BEGIN INFORMATION

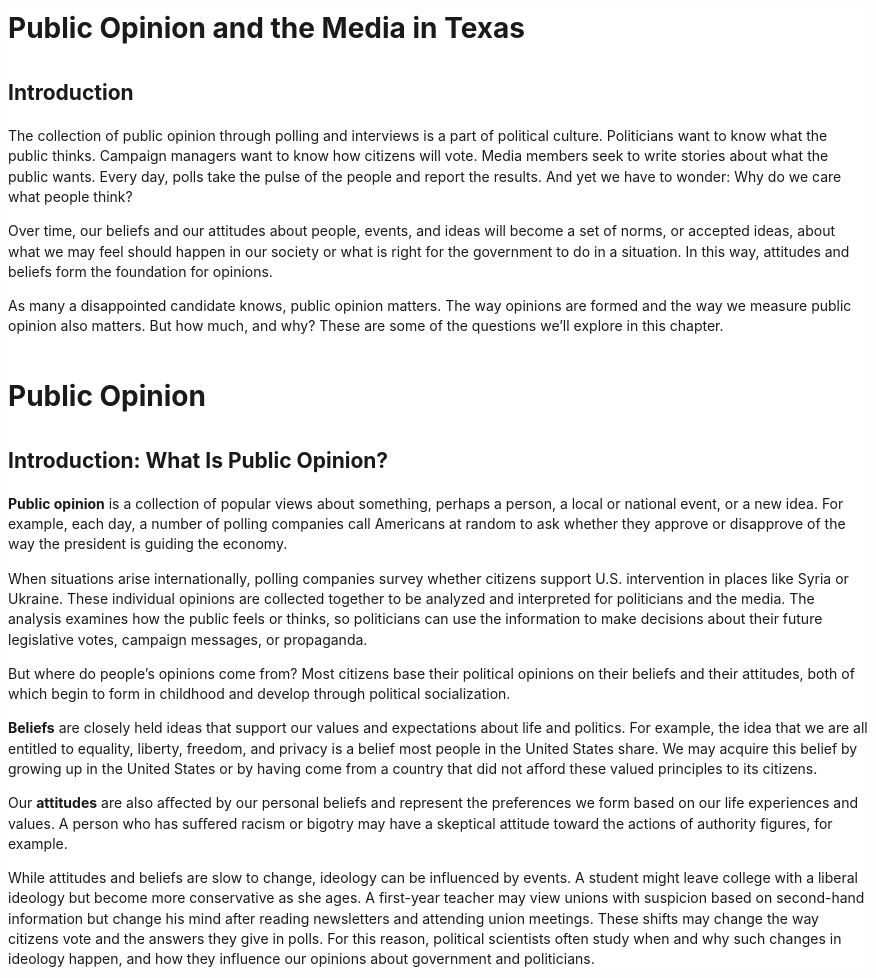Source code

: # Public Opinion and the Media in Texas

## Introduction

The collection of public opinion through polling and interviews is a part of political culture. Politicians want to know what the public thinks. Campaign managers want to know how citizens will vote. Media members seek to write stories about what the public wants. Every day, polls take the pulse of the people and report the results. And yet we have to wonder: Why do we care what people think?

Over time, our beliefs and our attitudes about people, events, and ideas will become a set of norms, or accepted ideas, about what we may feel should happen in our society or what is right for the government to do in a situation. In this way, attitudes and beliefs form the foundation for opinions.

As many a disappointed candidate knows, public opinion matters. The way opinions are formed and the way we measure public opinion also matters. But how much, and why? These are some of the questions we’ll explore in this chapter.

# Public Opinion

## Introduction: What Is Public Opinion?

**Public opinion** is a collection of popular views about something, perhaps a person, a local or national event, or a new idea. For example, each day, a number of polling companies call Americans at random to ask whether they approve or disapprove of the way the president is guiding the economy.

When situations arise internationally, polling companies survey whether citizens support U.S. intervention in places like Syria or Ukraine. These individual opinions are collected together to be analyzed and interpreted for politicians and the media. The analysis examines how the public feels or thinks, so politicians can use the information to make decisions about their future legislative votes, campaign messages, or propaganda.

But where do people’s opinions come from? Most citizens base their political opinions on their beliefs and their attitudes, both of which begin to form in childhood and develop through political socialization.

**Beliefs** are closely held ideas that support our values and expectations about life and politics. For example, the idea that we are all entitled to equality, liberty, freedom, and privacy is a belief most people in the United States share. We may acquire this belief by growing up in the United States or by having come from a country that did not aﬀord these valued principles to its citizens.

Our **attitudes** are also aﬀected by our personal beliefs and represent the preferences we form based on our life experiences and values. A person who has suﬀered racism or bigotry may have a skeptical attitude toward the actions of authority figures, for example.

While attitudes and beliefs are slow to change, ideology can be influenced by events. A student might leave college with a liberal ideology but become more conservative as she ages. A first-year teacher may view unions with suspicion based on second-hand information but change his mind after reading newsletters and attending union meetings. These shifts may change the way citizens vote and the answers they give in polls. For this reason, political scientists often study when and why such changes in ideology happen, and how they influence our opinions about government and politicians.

END INFORMATION

EXERCISE DESCRIPTION – In the entries above, restate word for word the lines between the one holding "to its citizens." and the one holding "Our **attitudes** are", inclusive, and nothing besides.

TASK ANSWER –
**Beliefs** are closely held ideas that support our values and expectations about life and politics. For example, the idea that we are all entitled to equality, liberty, freedom, and privacy is a belief most people in the United States share. We may acquire this belief by growing up in the United States or by having come from a country that did not aﬀord these valued principles to its citizens.

Our **attitudes** are also aﬀected by our personal beliefs and represent the preferences we form based on our life experiences and values. A person who has suﬀered racism or bigotry may have a skeptical attitude toward the actions of authority figures, for example.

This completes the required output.